§ **Description of the task**: Write out the entries word for word, from the very start through the line containing "formulára, ktorý obsahuje", including both ends.

☆ ☆ ☆ ☆

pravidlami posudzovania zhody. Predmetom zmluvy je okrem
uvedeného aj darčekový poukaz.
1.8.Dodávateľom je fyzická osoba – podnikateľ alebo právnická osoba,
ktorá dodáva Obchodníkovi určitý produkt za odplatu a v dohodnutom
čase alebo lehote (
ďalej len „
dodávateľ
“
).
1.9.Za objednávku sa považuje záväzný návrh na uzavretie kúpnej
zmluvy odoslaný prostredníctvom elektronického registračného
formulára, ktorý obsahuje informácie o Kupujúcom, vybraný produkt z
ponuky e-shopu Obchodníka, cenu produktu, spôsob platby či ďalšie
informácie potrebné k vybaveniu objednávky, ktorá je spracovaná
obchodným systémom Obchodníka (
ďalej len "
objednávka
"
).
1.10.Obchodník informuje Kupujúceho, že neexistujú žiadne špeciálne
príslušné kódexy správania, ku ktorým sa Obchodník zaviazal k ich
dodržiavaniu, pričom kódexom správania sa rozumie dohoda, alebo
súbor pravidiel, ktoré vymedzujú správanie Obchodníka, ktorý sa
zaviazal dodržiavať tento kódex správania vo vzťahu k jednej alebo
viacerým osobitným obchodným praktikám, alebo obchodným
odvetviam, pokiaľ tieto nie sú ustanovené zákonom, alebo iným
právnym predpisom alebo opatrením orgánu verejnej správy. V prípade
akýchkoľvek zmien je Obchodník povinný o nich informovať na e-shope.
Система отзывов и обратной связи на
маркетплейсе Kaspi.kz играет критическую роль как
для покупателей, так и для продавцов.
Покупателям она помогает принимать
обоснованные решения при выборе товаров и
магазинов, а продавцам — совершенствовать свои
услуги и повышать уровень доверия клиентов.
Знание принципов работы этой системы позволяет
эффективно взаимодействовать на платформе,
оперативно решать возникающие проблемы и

☆ ☆ ☆ ☆

§ **Response area**:
pravidlami posudzovania zhody. Predmetom zmluvy je okrem
uvedeného aj darčekový poukaz.
1.8.Dodávateľom je fyzická osoba – podnikateľ alebo právnická osoba,
ktorá dodáva Obchodníkovi určitý produkt za odplatu a v dohodnutom
čase alebo lehote (
ďalej len „
dodávateľ
“
).
1.9.Za objednávku sa považuje záväzný návrh na uzavretie kúpnej
zmluvy odoslaný prostredníctvom elektronického registračného
formulára, ktorý obsahuje informácie o Kupujúcom, vybraný produkt z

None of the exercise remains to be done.